During the session on the 2024-2026 Medium Term Expenditure Framework (MTEF), the Postmaster General of the Federation, Mr. Tola Odeyemi presented NIPOST's 2024-2026 input in the MTEF, FSP. However, tensions rose when Odeyemi disclosed that the agency projected a personnel cost of N18 billion for its 16,000 workers nationwide in 2024, up from N13 billion in 2023.
Expressing dissatisfaction, Senator Musa questioned the impact of NIPOST across the country and raised concerns about the increase in personnel costs, rhetorically wondered why the personnel cost would jump from N13 billion in 2023 to N18 billion in 2024.
The Postmaster General explained that the increment was a result of the recent rise in personnel costs, attributed to the Federal Government's payment of peculiar allowances to workers. However, this explanation failed to appease members of the committee.
Senator Ireti Kingibe (LP-FCT) then explained the need for NIPOST, as a partially funded agency, to transform into a vibrant postal agency.
” NIPOST should not be scrapped but should be turned to a revenue-generating agency.
“The only thing is that the agency was stuck in the 19th-century analogue operation instead of migrating to digital service for efficient services.

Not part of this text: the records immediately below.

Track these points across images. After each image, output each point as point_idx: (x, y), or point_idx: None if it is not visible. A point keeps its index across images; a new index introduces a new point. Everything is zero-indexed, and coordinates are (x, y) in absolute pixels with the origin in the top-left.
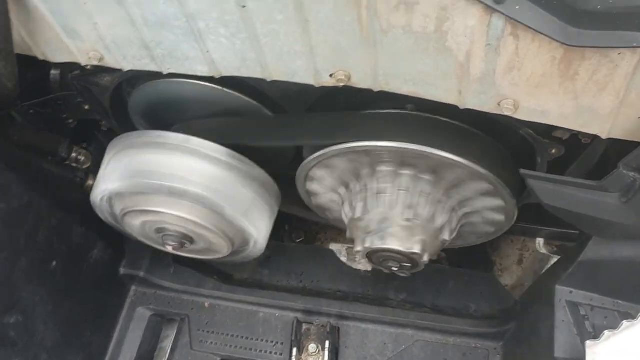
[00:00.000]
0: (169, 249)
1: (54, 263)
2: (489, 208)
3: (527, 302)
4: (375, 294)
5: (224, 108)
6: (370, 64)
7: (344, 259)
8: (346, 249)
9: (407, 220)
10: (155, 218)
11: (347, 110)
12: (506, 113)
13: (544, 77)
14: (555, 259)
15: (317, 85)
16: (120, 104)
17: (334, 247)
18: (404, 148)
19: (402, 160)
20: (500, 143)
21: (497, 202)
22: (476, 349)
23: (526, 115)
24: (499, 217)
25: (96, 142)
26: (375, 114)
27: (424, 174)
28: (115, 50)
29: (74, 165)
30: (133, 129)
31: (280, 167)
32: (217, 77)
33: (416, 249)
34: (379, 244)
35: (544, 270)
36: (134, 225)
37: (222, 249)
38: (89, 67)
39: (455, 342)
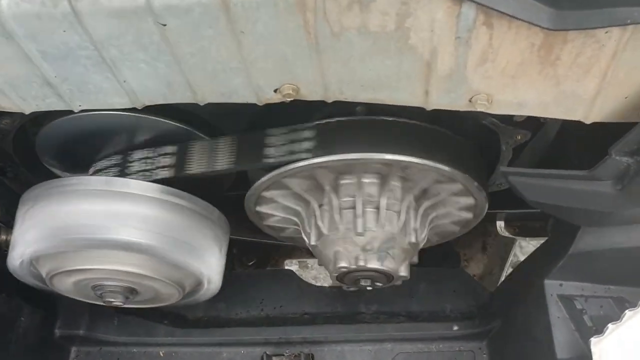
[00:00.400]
0: (111, 304)
1: None
2: (460, 208)
3: (508, 297)
4: (345, 311)
5: (150, 136)
6: (320, 73)
7: (294, 267)
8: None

“There is nothing stopping NIPOST to digitalise their offices across the country to offer electronic services for Nigerians, deliver government services at all local government areas and even engage in financial services.”
Senator Osita Izunaso disagreed, stating that the current structure of NIPOST shouldn't be supported if the goal is to generate revenue for the country's annual budgets.
In response, Committee Chairman Sani Musa requested the CEO of NIPOST to provide the committee with her business plan to transform the agency into a more revenue-generating entity.
He said, “NIPOST should have been fully privatised before now because nobody is feeling their impact anywhere in the country.
“We are ready to recommend to the Senate in plenary, full privatisation of the NIPOST except the Postmaster General convinces us otherwise.